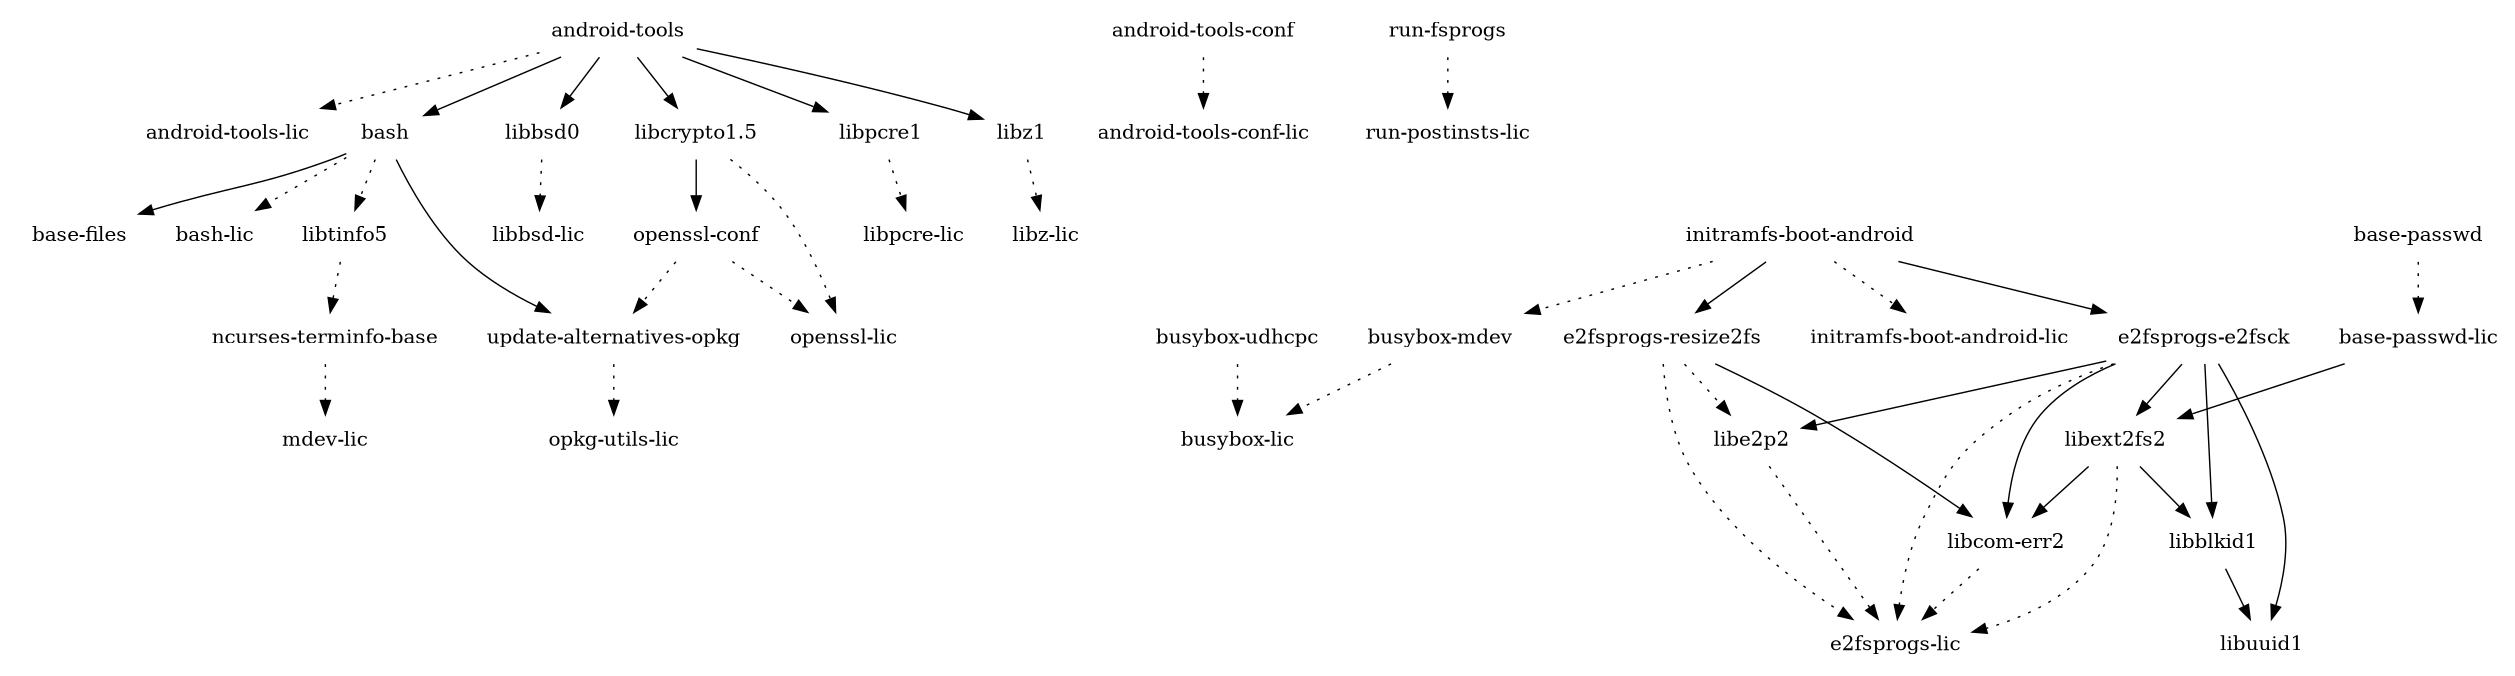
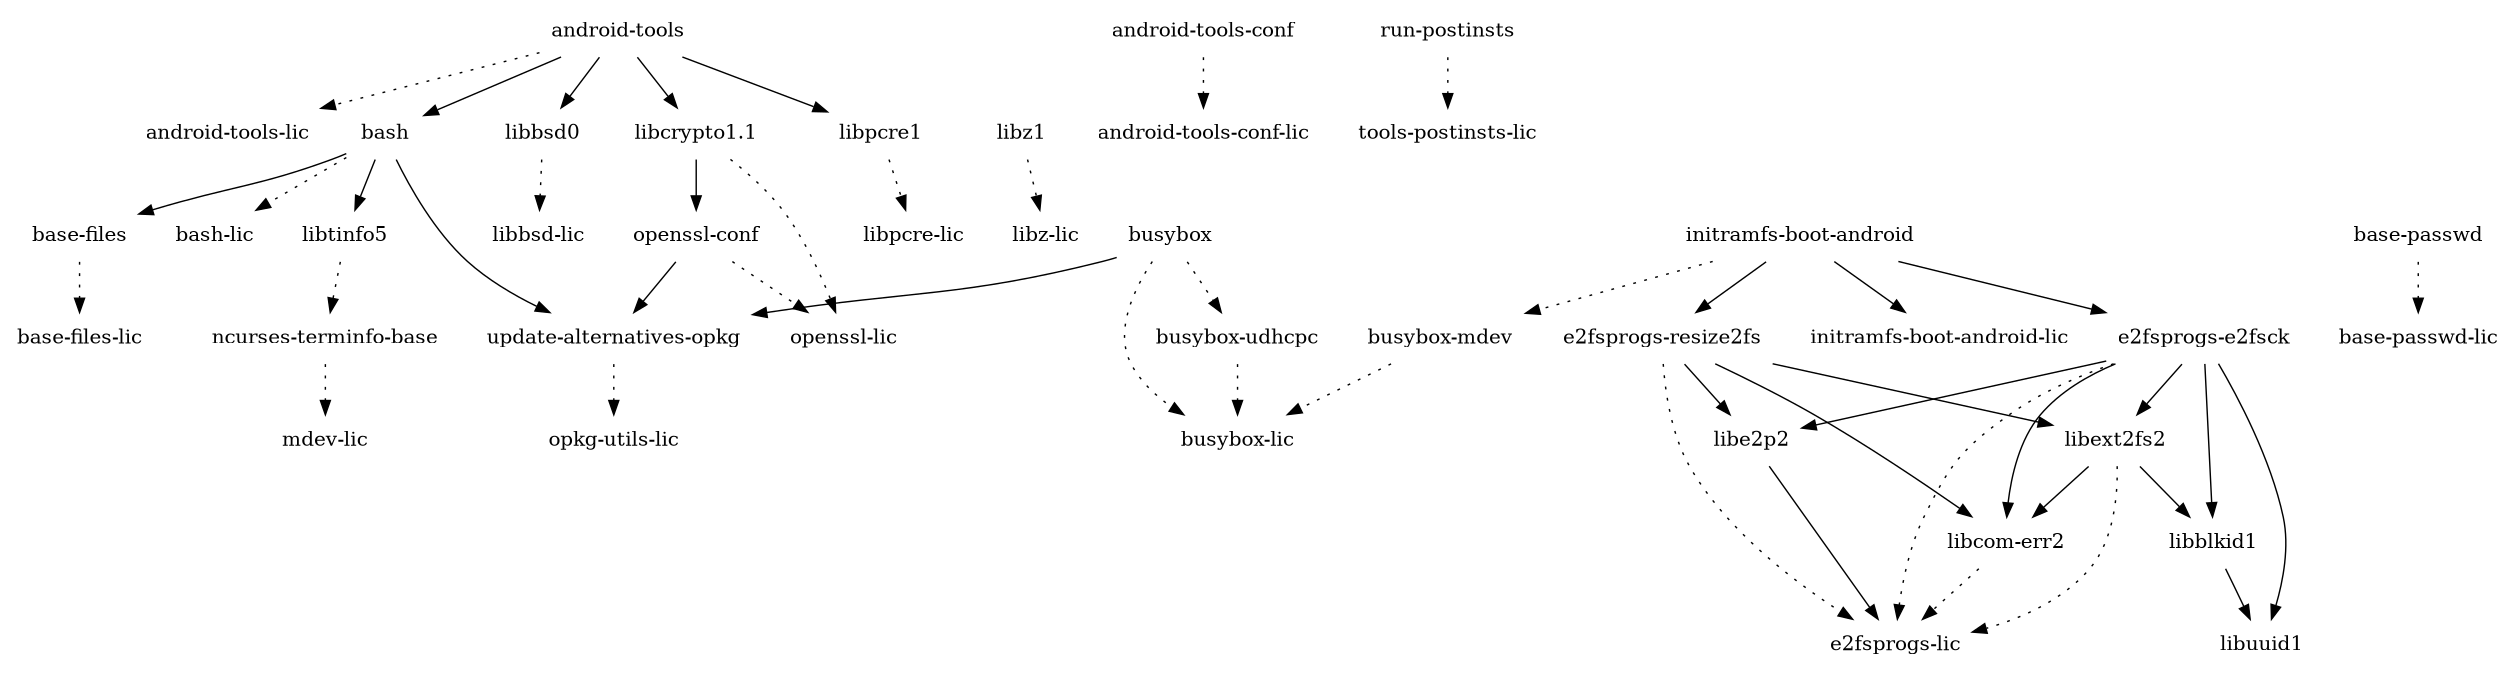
  digraph {
    node [shape=plaintext]
    edge [style=dotted]
    "android-tools"
    "android-tools-lic"
    bash
    libbsd0
-   "libcrypto1.1" [label="libcrypto1.5"]
+   "libcrypto1.1"
    libpcre1
    libz1
    "android-tools-conf"
    "android-tools-conf-lic"
    "base-files"
    "bash-lic"
    libtinfo5
    "update-alternatives-opkg"
    "libbsd-lic"
    "openssl-conf"
    "openssl-lic"
    "libpcre-lic"
    "libz-lic"
+   "base-files-lic"
    "ncurses-terminfo-base"
    "opkg-utils-lic"
    "base-passwd"
    "base-passwd-lic"
    n24 [label="mdev-lic"]
+   busybox
    "busybox-lic"
    "busybox-udhcpc"
    "busybox-mdev"
    "e2fsprogs-e2fsck"
    "e2fsprogs-lic"
    libblkid1
    "libcom-err2"
    libe2p2
    libext2fs2
    libuuid1
    "e2fsprogs-resize2fs"
    "initramfs-boot-android"
    "initramfs-boot-android-lic"
-   "run-postinsts" [label="run-fsprogs"]
-   "run-postinsts-lic"
+   "run-postinsts"
+   "run-postinsts-lic" [label="tools-postinsts-lic"]
    "android-tools" -> "android-tools-lic"
    "android-tools" -> bash [style=""]
    "android-tools" -> libbsd0 [style=""]
    "android-tools" -> "libcrypto1.1" [style=""]
    "android-tools" -> libpcre1 [style=""]
-   "android-tools" -> libz1 [style=""]
    bash -> "base-files" [style=""]
    bash -> "bash-lic"
-   bash -> libtinfo5
+   bash -> libtinfo5 [style=""]
    bash -> "update-alternatives-opkg" [style=""]
    libbsd0 -> "libbsd-lic"
    "libcrypto1.1" -> "openssl-conf" [style=solid]
    "libcrypto1.1" -> "openssl-lic"
    libpcre1 -> "libpcre-lic"
    libz1 -> "libz-lic"
    "android-tools-conf" -> "android-tools-conf-lic"
+   "base-files" -> "base-files-lic"
    libtinfo5 -> "ncurses-terminfo-base"
    "update-alternatives-opkg" -> "opkg-utils-lic"
-   "openssl-conf" -> "update-alternatives-opkg"
+   "openssl-conf" -> "update-alternatives-opkg" [style=""]
    "openssl-conf" -> "openssl-lic"
    "ncurses-terminfo-base" -> n24
    "base-passwd" -> "base-passwd-lic"
+   busybox -> "update-alternatives-opkg" [style=""]
+   busybox -> "busybox-lic"
+   busybox -> "busybox-udhcpc"
    "busybox-udhcpc" -> "busybox-lic"
    "busybox-mdev" -> "busybox-lic"
    "e2fsprogs-e2fsck" -> "e2fsprogs-lic"
    "e2fsprogs-e2fsck" -> libblkid1 [style=""]
    "e2fsprogs-e2fsck" -> "libcom-err2" [style=""]
    "e2fsprogs-e2fsck" -> libe2p2 [style=""]
    "e2fsprogs-e2fsck" -> libext2fs2 [style=""]
    "e2fsprogs-e2fsck" -> libuuid1 [style=""]
    libblkid1 -> libuuid1 [style=""]
    "libcom-err2" -> "e2fsprogs-lic"
-   libe2p2 -> "e2fsprogs-lic"
+   libe2p2 -> "e2fsprogs-lic" [style=solid]
    libext2fs2 -> "e2fsprogs-lic"
    libext2fs2 -> libblkid1 [style=""]
    libext2fs2 -> "libcom-err2" [style=""]
    "e2fsprogs-resize2fs" -> "e2fsprogs-lic"
    "e2fsprogs-resize2fs" -> "libcom-err2" [style=""]
-   "e2fsprogs-resize2fs" -> libe2p2
-   "base-passwd-lic" -> libext2fs2 [style=""]
+   "e2fsprogs-resize2fs" -> libe2p2 [style=""]
+   "e2fsprogs-resize2fs" -> libext2fs2 [style=""]
    "initramfs-boot-android" -> "busybox-mdev"
    "initramfs-boot-android" -> "e2fsprogs-e2fsck" [style=""]
    "initramfs-boot-android" -> "e2fsprogs-resize2fs" [style=""]
-   "initramfs-boot-android" -> "initramfs-boot-android-lic"
+   "initramfs-boot-android" -> "initramfs-boot-android-lic" [style=solid]
    "run-postinsts" -> "run-postinsts-lic"
  }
◆ ◆ ◆ ◆ ◆
*CHALLENGE*: Please count the lines in the material above that contain the string "files" and reply with the number alone.

*SOLUTION FOR THIS EXERCISE*: 4